I'm going to need your help, and I know that you will be there for me. You told me you weren't healthy for me, and I told you I didn't care. I know that you were driving me crazy, but that's because I've never had to cope with what I had before me before.

So you know what, I really don't care if it's unhealthy or not for me to want what I want with you.

It's either that or smoking.

And considering most of my coworkers smoke that's not a habit I really want to pick up.

In turth, if I could live that day again I would want to do things differently, I would want to use what I have learned in this time we've been apart to be a better man, be a better lover.

I know I've probably told you this before, but I really do love you, I say it all the time, and it still holds true now as much as it did then.

In the end, you are more than just my bestfriend, you're my sweetheart. No, not just A sweetheart, you're MY sweetheart. You're the only person I'm not scared to tell everything that's bothering to.

Yeah, I have other friends, friends who I sometimes tell things to when I'm worried. But they don't ever get to know some of my darkest thoughts and feelings, these are things that I can only share with you.

I guess that when life gives you lemons you make lemonaid, though, I never really did like lemonaid, it's either too sour or too sweet, never have found the perfect glass.

Ice Tea though, that I could wrap my hand around for a metaphor. But that's really besides the point, and I think I've gone off on a tangent.

Yeah... I did... Bah.

Anyway, I've found that the more and more time we're together but not, I find myself drawn more and more to you.

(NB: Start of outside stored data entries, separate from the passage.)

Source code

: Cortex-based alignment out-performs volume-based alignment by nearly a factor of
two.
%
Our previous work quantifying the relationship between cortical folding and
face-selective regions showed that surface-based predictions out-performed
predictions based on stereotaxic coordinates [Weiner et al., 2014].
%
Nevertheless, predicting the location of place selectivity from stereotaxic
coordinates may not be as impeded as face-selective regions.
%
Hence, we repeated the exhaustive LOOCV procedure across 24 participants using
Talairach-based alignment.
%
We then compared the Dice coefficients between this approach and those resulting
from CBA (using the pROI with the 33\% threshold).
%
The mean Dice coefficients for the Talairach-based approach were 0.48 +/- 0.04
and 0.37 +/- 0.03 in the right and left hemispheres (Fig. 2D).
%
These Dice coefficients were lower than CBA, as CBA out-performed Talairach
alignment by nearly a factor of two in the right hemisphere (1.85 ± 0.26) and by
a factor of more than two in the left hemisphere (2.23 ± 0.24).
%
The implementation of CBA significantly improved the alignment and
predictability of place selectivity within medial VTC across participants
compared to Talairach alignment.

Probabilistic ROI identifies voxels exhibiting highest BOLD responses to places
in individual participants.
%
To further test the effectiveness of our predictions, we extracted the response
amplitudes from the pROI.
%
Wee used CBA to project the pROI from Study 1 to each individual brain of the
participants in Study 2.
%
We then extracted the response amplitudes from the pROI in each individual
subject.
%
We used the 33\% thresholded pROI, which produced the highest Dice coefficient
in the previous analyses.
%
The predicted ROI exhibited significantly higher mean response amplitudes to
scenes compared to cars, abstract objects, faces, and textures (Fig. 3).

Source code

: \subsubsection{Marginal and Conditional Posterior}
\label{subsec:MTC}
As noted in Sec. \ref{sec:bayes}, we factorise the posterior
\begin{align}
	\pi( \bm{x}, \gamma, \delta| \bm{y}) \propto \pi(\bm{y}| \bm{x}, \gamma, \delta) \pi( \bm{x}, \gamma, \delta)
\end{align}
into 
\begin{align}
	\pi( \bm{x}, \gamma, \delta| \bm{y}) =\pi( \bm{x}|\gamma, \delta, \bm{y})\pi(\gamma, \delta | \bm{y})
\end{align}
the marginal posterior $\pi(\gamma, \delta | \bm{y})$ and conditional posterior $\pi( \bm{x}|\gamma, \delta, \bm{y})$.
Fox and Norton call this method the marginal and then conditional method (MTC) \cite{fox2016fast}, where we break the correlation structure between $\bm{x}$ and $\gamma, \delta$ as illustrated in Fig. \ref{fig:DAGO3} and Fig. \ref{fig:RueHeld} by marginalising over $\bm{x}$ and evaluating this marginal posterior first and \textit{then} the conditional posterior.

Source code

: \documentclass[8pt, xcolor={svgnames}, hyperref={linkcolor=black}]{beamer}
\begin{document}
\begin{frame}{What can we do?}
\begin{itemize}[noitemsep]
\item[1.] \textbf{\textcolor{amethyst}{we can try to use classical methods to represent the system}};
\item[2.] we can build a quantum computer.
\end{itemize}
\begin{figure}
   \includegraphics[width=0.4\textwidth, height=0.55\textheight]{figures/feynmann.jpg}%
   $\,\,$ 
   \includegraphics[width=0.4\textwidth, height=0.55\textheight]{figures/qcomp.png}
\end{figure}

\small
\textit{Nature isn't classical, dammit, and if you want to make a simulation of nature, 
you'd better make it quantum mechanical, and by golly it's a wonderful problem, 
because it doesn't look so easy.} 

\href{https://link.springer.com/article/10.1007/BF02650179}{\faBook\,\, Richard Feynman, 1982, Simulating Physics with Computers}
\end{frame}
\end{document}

You are the flame to my moth.

I know that one day I will probably tell you all of this, when the time is right. You're wondering why I posted it here huh? Instead of a regular livejournal?

Because I personally don't want to lock my livejournal, and I really don't keep it updated as much as I should. Plus, reading a few of the entries on it makes me a bit on the edgy side, because that was right before I started to become the Cowardly Lion.

Anyway, I just want you to know that I love you, and that I mean it whaen I say that.

One day I know that I will be who I want to be, until then, I'm going ot have to put up with my faults, and work through them, starting with my cowardliness.

But that's going to take some time... But we'll see how things go.

And so it is, that when I am finished, I am done ~

~ "When the Dragons grow too mighty, to slay with pen or sword.
When I grow weary of the battle, and the storm I walk towards.
When all around is madness, and there's no safe port in view.
I long to turn my path homwards, to stop awhile; with you.

~

When life becomes so barren, and as cold as winter skies.
Theres a beacon in the darkness, in a distant pair of eyes.
In vain to search for order; in vain to search for truth, but these things can still be given.
Your love has shown me proof" - Madrigal (RUSH)

This song is a personification of how I feel right now, to be honest. It is my favorite song by RUSH, and I think it will continue to be so. It's also one of their shortest, the version I have from their CD is two minutes and fifiy-five seconds long.

Your love has shown me truth and order, and I am forever greatful. Your words mean a lot to me, and though it may look like I may be giving into you for no other reason than to just do it, it might be because I don't have an argument that could stand to it.

I love you, and I hope that one day, I will be able to hold you again, until then, "I long to turn my path homewards, and stop awhile; with you."